The wind distribution in WAsP is modelled by a statistical model based on 2-parameter Weibull distributions for each wind sector. You can fit Weibull distributions by many methods matching different properties. The WAsP fitting method matches two properties 1) the mean of the cube of the wind speed 2) the probability of winds higher than the empirical mean wind. If you compare with histograms for individual sectors, you will often see a very good fit to the upper part of the distribution and some deviation at low wind speeds. This is intentional as accuracy is most critical in the range of turbine operation. The mean is however not always accurately reproduced if the observed data does not follow an exact Weibull distribution. This may not be a problem but you should check whether you have measured long enough or whether there is an unusual wind phenomenon at your site which could significantly disturb the Weibull fits (in the range of turbine operation). Read more about this at these two pages: www.wasp.dk/Support/FAQ/WindDistributions.html www.wasp.dk/Support/FAQ/EmergentExample.html

Hi Tim, Try to right-click on a wind farm in the object hierarchy and then select 'reports| wind farm report'. RIX numbers will be included in a table called 'Site wind climates' in the resulting report. In WAsP 10 this table will even include Delta-RIX numbers, which are defined relative to the met. station of your reference wind atlas - at least if this station is included in the WAsP project, i.e. that the wind atlas is not imported from a pre-calculated file.

An observed extreme wind climate (OEWC) represents wind conditions at the site of observation. You can use it as input to WEng and predict extreme wind climates at turbine sites within the same flow model domain as the reference site. An OEWC may be transformed to a regional extreme wind climate (REWC), which applies to a standard height of 10 m above ideal flat terrain with a uniform surface roughness of 5 cm.
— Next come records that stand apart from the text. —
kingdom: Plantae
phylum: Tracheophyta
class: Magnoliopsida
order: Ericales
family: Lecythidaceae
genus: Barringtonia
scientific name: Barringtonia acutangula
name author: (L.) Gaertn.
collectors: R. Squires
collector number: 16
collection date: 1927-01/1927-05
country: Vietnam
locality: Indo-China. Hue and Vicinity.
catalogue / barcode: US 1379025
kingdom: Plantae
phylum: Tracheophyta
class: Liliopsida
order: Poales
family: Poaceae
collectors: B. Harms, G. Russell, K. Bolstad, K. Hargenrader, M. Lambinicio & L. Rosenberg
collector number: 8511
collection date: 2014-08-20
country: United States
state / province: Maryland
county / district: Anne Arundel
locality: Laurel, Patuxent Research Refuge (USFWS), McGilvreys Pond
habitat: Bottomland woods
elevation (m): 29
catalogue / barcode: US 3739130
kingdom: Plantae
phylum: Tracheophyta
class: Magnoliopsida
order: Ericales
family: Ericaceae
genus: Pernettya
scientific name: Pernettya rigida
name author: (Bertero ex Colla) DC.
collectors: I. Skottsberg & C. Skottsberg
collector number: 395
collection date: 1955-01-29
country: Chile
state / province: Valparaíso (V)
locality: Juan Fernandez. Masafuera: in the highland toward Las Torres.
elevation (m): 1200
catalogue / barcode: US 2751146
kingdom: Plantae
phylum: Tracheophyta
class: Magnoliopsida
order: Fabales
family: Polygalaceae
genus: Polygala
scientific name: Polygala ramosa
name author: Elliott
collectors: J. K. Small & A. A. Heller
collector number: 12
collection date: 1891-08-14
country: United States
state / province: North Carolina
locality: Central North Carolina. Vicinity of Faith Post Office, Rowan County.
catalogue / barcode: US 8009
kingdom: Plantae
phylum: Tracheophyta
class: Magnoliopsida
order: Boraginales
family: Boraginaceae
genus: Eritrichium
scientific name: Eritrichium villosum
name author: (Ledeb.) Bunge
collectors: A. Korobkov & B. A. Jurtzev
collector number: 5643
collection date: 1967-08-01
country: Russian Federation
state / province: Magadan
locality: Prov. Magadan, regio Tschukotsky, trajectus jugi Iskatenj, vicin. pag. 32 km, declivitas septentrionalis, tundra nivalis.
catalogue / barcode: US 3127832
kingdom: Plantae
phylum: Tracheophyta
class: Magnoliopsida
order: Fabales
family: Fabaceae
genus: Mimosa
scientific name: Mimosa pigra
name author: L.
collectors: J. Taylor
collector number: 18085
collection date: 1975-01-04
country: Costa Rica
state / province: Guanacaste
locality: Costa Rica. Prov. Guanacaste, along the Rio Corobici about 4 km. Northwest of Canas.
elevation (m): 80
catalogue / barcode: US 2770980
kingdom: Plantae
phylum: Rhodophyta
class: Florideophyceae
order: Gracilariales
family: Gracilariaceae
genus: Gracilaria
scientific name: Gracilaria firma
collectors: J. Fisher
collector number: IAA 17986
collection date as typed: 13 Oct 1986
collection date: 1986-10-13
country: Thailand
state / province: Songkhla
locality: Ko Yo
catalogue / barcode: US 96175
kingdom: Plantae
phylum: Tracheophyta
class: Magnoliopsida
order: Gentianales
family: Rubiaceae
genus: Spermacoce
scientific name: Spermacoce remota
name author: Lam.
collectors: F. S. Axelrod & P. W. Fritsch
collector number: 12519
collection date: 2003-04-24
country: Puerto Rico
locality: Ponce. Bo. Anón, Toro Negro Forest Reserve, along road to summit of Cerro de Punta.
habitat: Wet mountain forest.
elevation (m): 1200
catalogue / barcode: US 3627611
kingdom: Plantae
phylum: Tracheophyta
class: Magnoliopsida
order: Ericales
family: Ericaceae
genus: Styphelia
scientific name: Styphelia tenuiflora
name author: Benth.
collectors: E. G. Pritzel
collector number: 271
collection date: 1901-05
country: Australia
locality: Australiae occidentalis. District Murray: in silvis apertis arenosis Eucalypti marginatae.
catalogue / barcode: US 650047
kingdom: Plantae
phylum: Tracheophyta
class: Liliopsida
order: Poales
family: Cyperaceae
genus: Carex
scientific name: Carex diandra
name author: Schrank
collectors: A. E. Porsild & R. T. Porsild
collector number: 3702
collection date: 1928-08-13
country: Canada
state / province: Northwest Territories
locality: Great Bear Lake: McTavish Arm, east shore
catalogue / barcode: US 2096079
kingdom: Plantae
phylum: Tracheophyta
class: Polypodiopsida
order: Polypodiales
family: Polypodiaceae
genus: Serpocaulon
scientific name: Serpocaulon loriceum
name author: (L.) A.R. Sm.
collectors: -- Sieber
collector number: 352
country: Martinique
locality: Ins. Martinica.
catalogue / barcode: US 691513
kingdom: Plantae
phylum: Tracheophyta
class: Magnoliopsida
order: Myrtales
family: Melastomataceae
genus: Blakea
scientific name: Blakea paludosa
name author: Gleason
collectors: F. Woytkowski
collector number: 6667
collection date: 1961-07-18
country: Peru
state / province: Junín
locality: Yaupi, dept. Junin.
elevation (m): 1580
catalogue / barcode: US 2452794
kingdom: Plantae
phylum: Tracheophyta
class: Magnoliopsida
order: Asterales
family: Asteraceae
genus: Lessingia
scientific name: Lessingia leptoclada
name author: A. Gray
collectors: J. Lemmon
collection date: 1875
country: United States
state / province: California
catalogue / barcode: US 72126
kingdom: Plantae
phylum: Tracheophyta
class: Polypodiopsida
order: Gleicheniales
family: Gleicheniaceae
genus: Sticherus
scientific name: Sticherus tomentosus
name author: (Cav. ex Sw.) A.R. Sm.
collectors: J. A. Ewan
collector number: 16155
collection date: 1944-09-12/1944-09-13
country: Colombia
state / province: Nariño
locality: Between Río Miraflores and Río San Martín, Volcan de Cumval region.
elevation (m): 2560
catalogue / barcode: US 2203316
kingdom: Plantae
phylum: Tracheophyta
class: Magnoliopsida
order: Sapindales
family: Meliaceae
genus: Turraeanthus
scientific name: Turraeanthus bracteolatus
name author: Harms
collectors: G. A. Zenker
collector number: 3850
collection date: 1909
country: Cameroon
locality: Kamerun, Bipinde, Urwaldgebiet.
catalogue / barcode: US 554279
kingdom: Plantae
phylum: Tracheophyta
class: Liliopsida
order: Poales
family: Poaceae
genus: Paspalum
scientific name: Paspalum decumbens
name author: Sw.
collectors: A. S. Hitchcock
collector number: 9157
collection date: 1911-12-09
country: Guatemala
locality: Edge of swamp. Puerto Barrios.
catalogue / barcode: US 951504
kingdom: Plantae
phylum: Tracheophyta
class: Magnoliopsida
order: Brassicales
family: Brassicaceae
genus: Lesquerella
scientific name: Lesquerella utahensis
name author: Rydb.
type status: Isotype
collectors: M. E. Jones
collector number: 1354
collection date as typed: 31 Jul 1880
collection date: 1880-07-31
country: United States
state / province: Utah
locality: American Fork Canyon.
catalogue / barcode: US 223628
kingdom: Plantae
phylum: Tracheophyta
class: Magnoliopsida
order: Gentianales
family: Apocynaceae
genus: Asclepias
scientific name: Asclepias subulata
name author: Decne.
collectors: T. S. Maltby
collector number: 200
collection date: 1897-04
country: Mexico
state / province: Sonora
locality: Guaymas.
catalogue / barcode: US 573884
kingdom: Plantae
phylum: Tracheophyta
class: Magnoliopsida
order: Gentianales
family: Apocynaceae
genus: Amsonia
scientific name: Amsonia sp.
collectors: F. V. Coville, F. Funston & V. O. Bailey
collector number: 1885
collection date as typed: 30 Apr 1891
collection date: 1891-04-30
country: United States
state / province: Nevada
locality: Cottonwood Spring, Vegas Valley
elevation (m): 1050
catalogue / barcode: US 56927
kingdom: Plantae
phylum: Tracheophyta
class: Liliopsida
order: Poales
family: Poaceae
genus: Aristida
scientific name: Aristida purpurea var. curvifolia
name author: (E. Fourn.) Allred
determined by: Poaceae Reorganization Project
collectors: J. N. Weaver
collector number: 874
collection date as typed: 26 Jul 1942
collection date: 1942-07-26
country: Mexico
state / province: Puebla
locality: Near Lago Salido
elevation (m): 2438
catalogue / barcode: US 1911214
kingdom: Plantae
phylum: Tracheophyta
Site-specific effects are removed from the REWC and we are left with conditions representative for a larger region. The extend of that region could be something like 100x100 km as long as you are sure that the overall wind climate is the same as at the site of observation. The REWC is typically saved on file and may be used in other WEng projects modelling wind conditions far from the site of observation. A REWC is equivalent to a WAsP wind atlas (LIB file) and the conversion to and from the REWC also relies on the wind atlas method. OEWC and REWC files does not contain turbulence information, but some of the WEng scripts calculating turbulence for several directions applies these files as input, mainly as a way to iterate over different winds. In most projects the WEng turbulence intensity is independent of wind speed, because WEng only predict turbulence for neutral atmospheric stability. The exception is offshore projects where wariable surface roughness over water induces a wind-speed dependence.

'New gridding' or 'Triangulation' refer to the same method, and it is documented in www.risoe.dtu.dk/rispubl/reports/ris-r-1564.pdf The interpolated terrain model generally becomes smoother with the new method and therefore it should lead to better flow modelling. The code is however not completely stable, and this is why we maintain the old method as an option. The coming WEng3 will be able to import a Cartesian grid directly without interpolation from a WAsP contour map. We hope that this will ease the work for users who already have terrain data in grid format. Furthermore, the accuracy should improve if we avoid interpolating to contours and back to grid format.

...I have just fixed the above link

Hi Hans Peter, We reorganised the domain editor a little, so now you have to set a check the option called 'use new gridding method' to use the triangulation method.